* _Exercise prompt_
Quote every line of the listing below word for word, omitting the pictures.

(Saved data entries)
▬▬▬

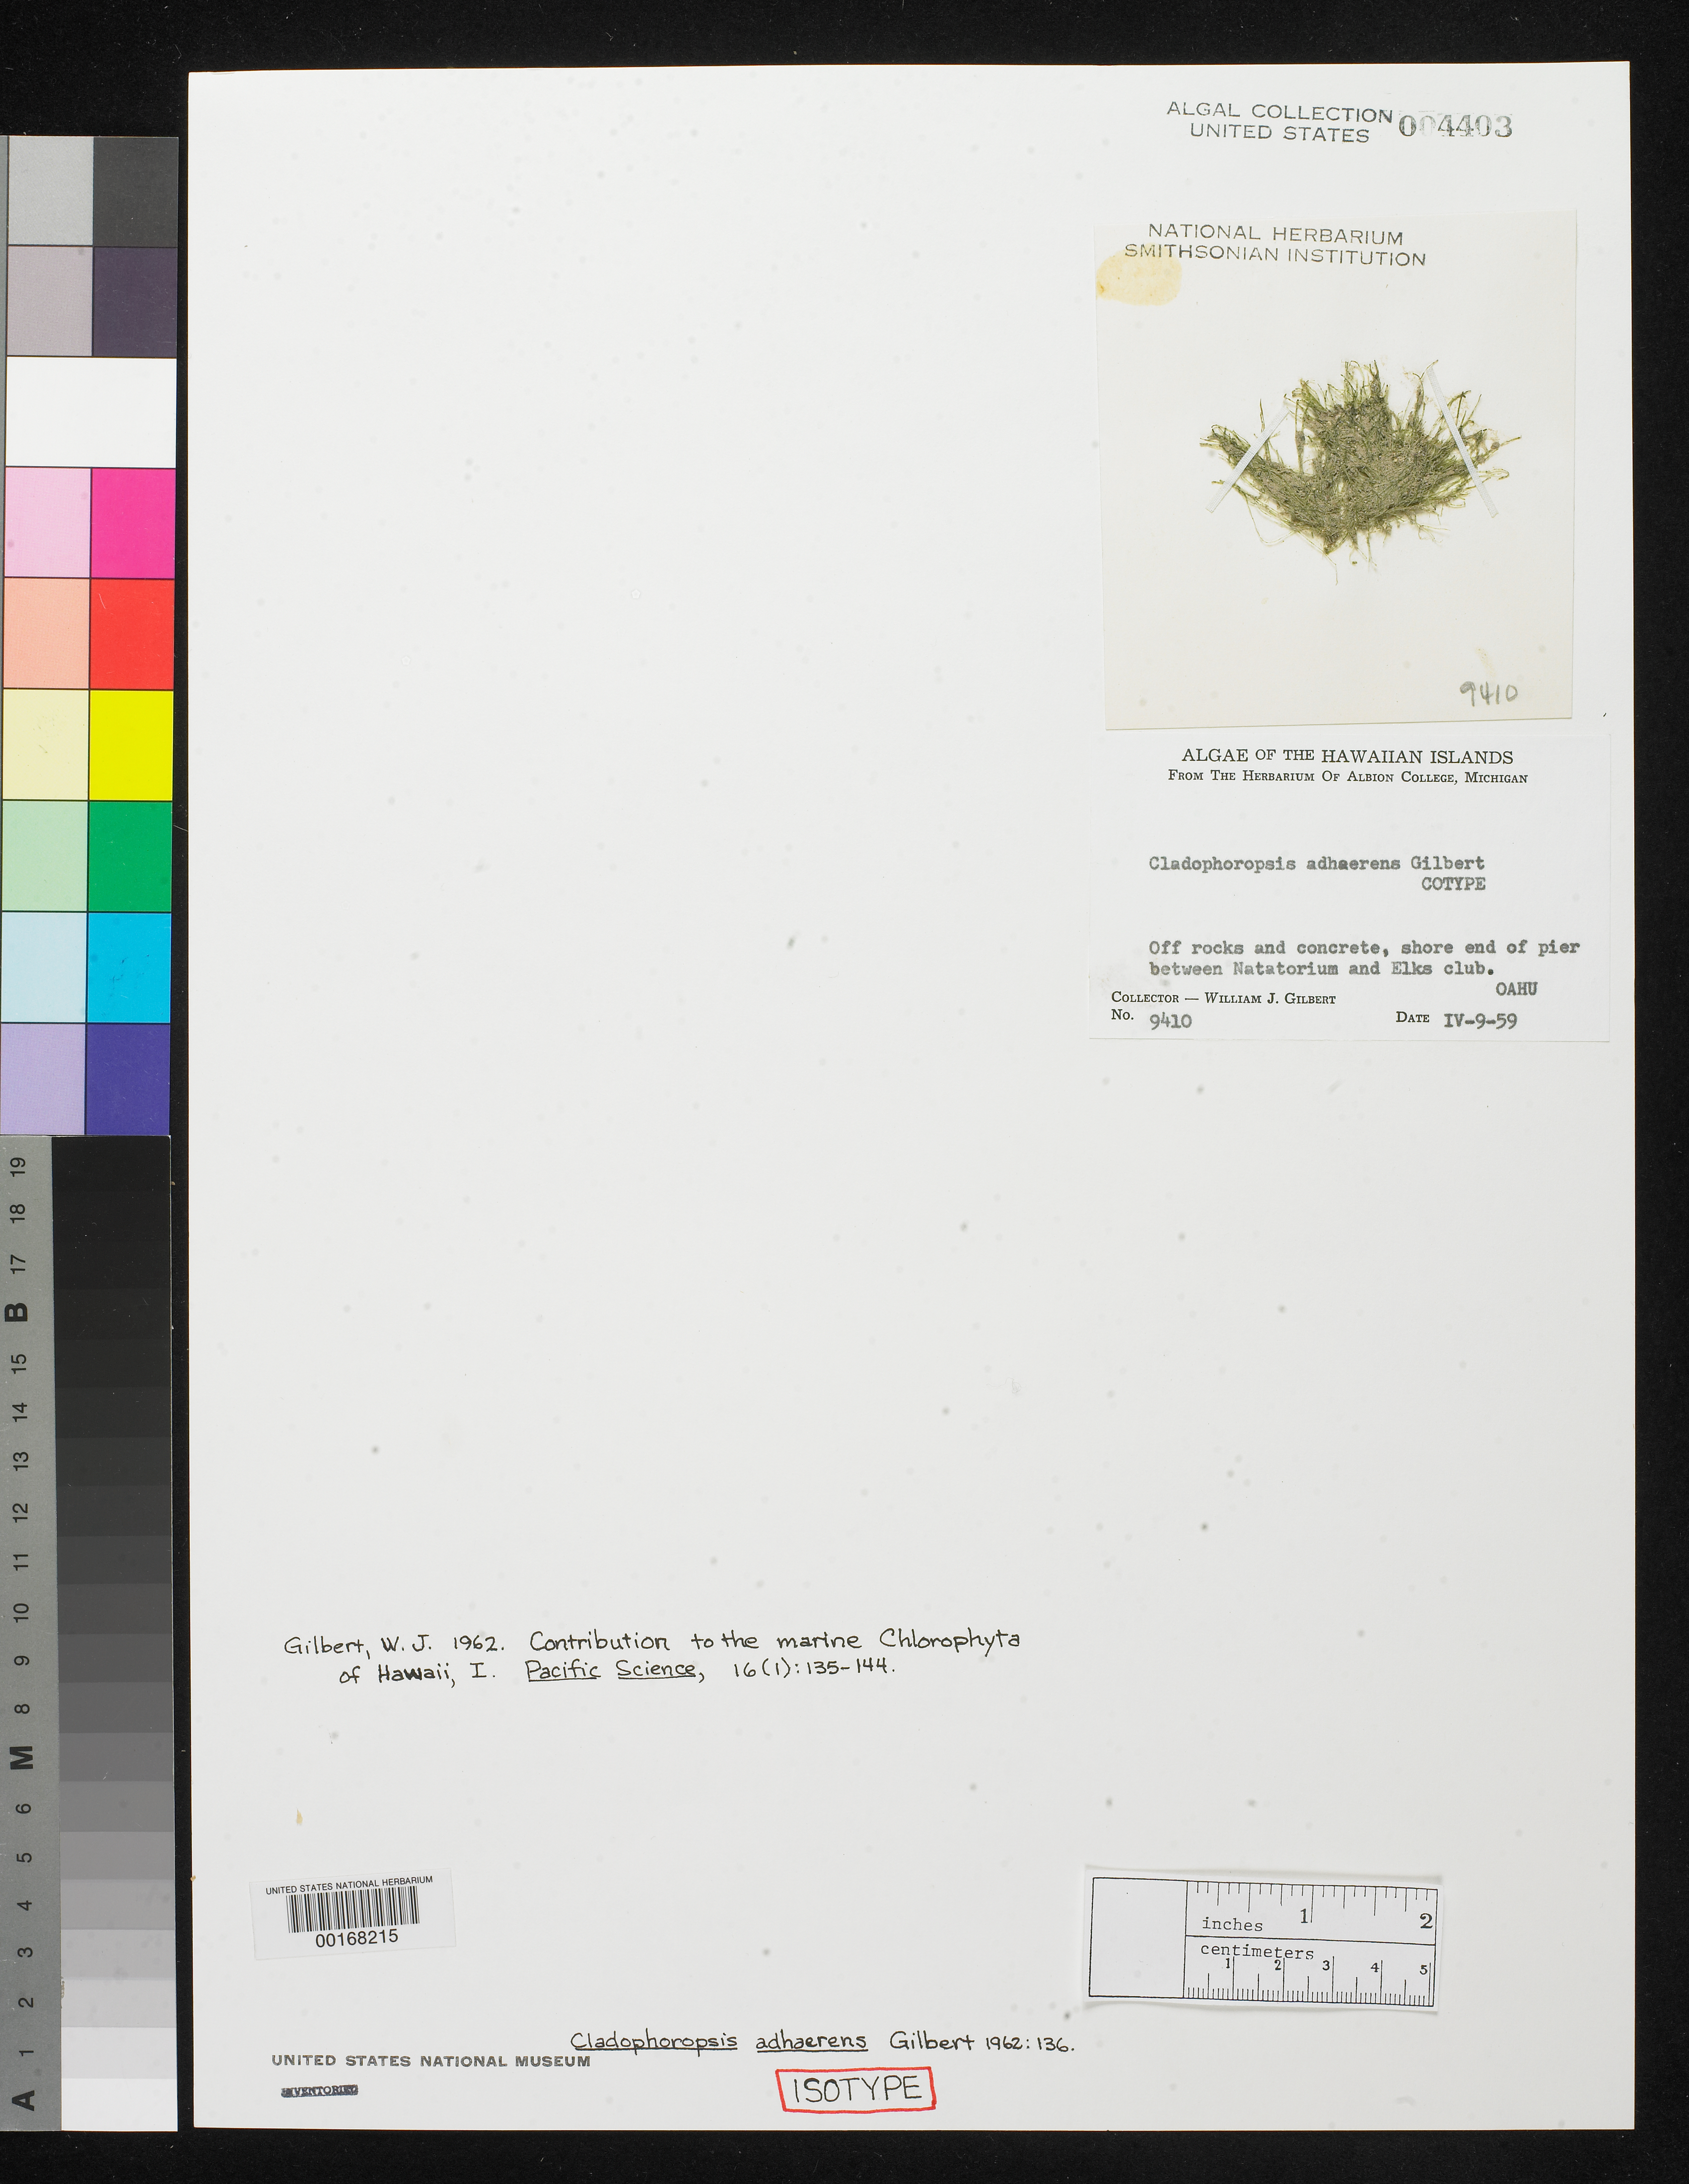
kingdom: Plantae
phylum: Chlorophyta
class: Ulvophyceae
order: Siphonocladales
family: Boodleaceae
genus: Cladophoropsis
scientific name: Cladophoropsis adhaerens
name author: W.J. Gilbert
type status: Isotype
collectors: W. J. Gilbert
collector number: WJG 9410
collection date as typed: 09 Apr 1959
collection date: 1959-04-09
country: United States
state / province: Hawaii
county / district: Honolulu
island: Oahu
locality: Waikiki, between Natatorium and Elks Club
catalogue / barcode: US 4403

▬▬▬

* _Finished answer_
kingdom: Plantae
phylum: Chlorophyta
class: Ulvophyceae
order: Siphonocladales
family: Boodleaceae
genus: Cladophoropsis
scientific name: Cladophoropsis adhaerens
name author: W.J. Gilbert
type status: Isotype
collectors: W. J. Gilbert
collector number: WJG 9410
collection date as typed: 09 Apr 1959
collection date: 1959-04-09
country: United States
state / province: Hawaii
county / district: Honolulu
island: Oahu
locality: Waikiki, between Natatorium and Elks Club
catalogue / barcode: US 4403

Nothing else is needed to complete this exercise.